“So long, Europe, don’t wait for us!”
Thus went the chorus of a song by the famous Serbian singer Djordje Balasevic, popular in early 1990s when the drums of war were drowning out virtually everything else in the former Yugoslavia. It was partly a frank — and under the circumstances, brave — self-indictment. The title of the song was It’s Our Fault — in other words, we the Serbs who stayed silent are to blame for allowing Slobodan Milosevic and his nationalist thugs to take over the country and wage bloody wars in neighboring states.
But there was a wistful message, as well. The chorus suggested that a beautiful dream was slipping away, the idea that the former Yugoslavia was an integral part of Europe and should be a part of the European Union but that the European train was leaving the station without “us.” Europe was about integration and the rule of law — and what was swirling around Balasevic at the time was separation, nationalism, lawlessness, and corruption at home, and the reality of a brutal war (1991-95). This was “our” bleak present, and forward-looking Europe, with its values of tolerance, civility, and its carefree prosperity, should leave us behind.
During a short trip to Brussels in the wake of the recent terrorist attacks, Balasevic’s song suddenly came back to me.

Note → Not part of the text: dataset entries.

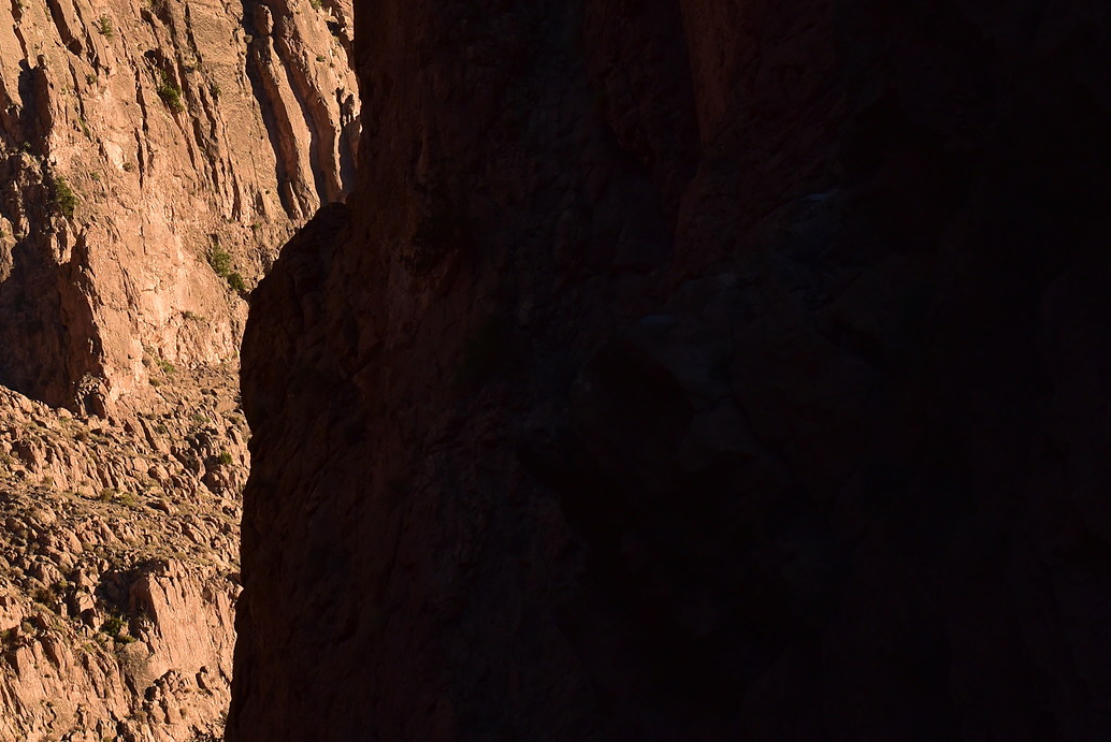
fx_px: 8956
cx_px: 21
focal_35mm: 290
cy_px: 213
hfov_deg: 7.1
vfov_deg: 4.7
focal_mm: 125
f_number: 9
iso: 400
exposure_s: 1/500
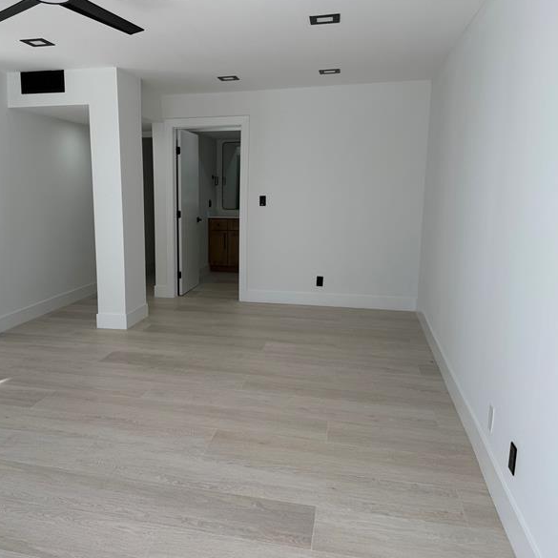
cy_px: 279
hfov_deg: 54.9
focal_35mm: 29
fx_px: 529
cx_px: 204
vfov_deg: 55.6
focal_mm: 6.76
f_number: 1.78
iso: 100
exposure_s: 1/660
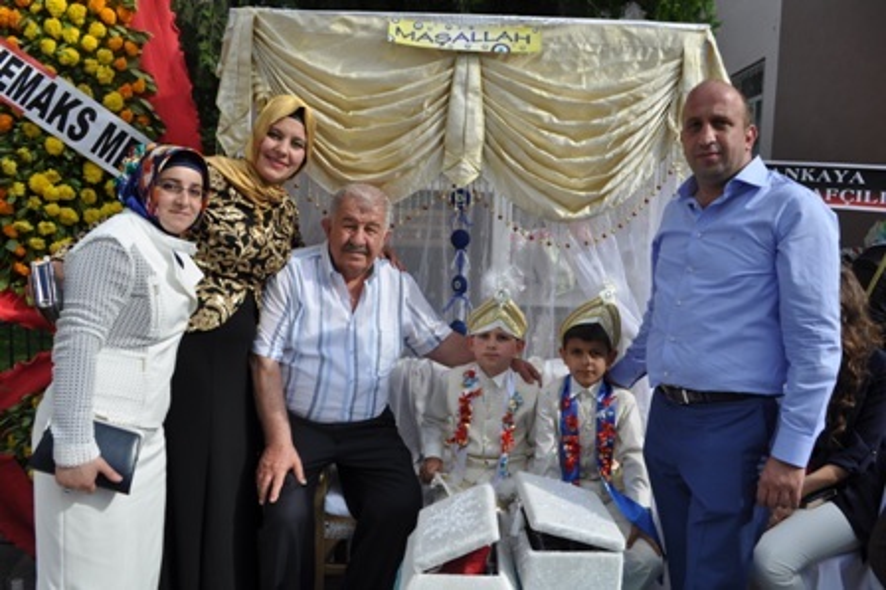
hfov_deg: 62.0
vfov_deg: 43.5
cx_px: 443
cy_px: 295
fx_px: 738
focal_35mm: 30
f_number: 9
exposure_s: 1/320
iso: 200
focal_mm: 20
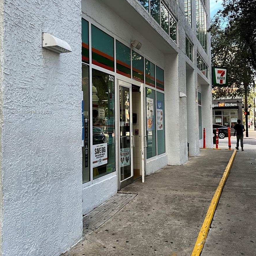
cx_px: 129
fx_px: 293
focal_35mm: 35
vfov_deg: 47.1
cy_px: 112
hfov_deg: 47.2
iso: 20
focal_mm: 3
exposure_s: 1/130
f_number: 1.8
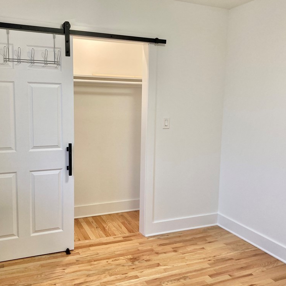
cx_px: 131
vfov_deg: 48.5
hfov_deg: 48.4
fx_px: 318
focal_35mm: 34
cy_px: 143
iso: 80
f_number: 1.8
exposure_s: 1/60
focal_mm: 3.99
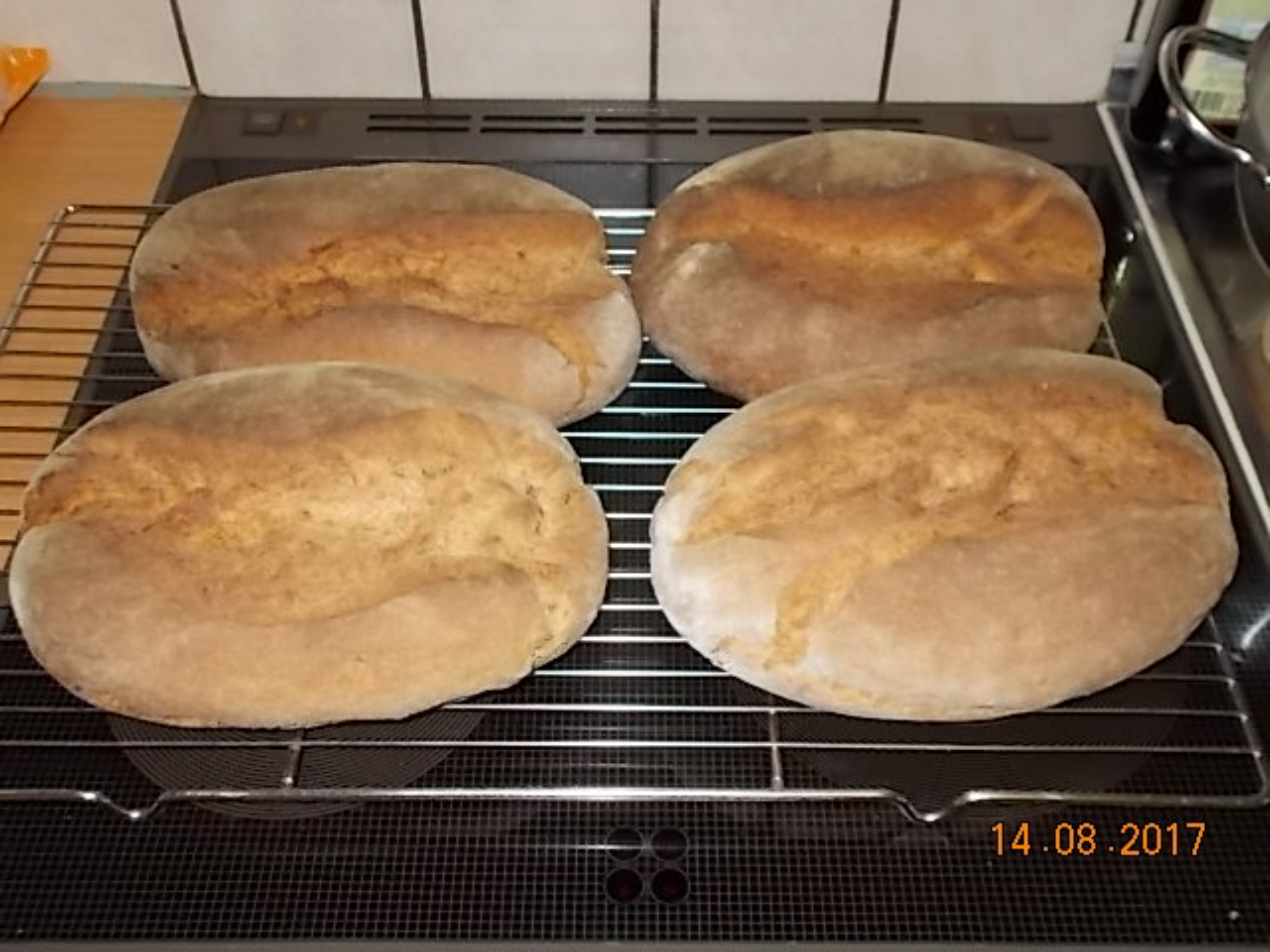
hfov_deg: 47.9
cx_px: 635
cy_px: 476
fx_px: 1431
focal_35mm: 39
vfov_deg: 36.8
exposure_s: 1/30
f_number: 3.9
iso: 200
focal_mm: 6.9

To begin with, it was difficult deciphering EU acronyms, navigating its levels of government, the various rival bodies, and the labyrinth of offices — enough to make anyone feel disoriented and perhaps a little alienated. However, listening for two days to the various arguments for and (mainly) against EU enlargement, I came to the conclusion that Balasevic is still right. The EU is once again an increasingly distant dream for the Western Balkan countries. Yet this time around there’s no war standing in the way of countries in the region joining the EU, but rather mutual mistrust, changing geopolitics, and the siren song emanating from Moscow — the growing assertiveness of Putin’s Russia and its global struggle against the West.
Concerned with its own security, its current economic problems, the internal divisions between new and old members, the EU appears weary and profoundly unenthusiastic toward enlargement. With the future of the EU at stake, or facing the risk of the train becoming uncoupled, little heed is being paid to those still waiting to board. At the same time, the EU appears a less attractive goal for many Serbs, a measure of the extent to which Russian propaganda has managed to demonize Euro-Atlantic integration. Moscow’s approach is blunt and quite orthodox, despite its reliance on the proliferation of new media, and yet very effective.
A friend of mine who was offered a job by Russia’s Sputnik radio in Belgrade was told that he would enjoy complete freedom in story selection and reporting, as long as he adhered to one cardinal rule: Praise Putin and criticize the EU at every turn, and you will be fine. Simple and straightforward — and it works.
According to the most recent poll conducted in Belgrade, only 11 percent of Serbs believe it is good for their country to join the EU and NATO. According to the same poll, 55 percent of respondents said that Serbia should stick closer to Russia.
In a further boost to Euroskeptics, Serbia’s bumpy road to the EU is now being blocked by Croatia, its neighbor and wartime antagonist. Croatia has objected to the start of the next stage of talks between the EU and Serbia, on the chapter dealing with the judiciary and basic rights, unless Serbia stops acting as a “regional policeman.” Zagreb wants the government in Belgrade to change its laws on prosecuting crimes committed during the war outside the territory of Serbia.
“Serbia is shocked [at] Croatia’s decision not to support Serbia’s EU path,” Prime Minister Aleksandar Vucic said in an e-mailed statement. “Serbia has taken note of Croatia’s stance, but will not allow anyone, in Europe or the world, including the Republic of Croatia, to blackmail, humiliate, or denigrate Serbia.”
It is just a fresh reminder of the fragile stability in the Balkans.
The EU formally opened accession talks with Serbia in January 2014, although since then discussions have not begun on any of the 35 chapters, or areas in which Serbia must meet the bloc’s norms.
Meanwhile, Croatia — along with Slovenia one of only two of the former Yugoslav republics to have become an EU member state — is doing its best to distance itself from the rest of the Balkans. The Croatian minister of foreign and European affairs, Miro Kovac, recently suggested that the term “region” (regija) hitherto used as a collective noun for the countries of the former Yugoslavia, should be replaced with the term “neighbors” (susjedi).
“We should emancipate ourselves. Our worldview is not a view from ‘the region’ — it is from Croatia,” said Kovac, albeit promising that his country would strengthen ties with its “neighbors.” Although Croatia’s current insistence that Europe ends at its borders, and that what lies on the other side — the “region,” “neighborhood,” or simply the Balkans — is somehow “other” is not a very neighborly attitude, its opposition may well make the EU more attractive to Serbs.
That may be a slim hope, however, and with Russian President Vladimir Putin’s propaganda machine filling the vacuum left by a tired and anxious Europe, absorbed in its own existential crisis, it’s not easy to predict where the European train is headed, or whether Serbia, or the Western Balkan countries, will board it anytime soon.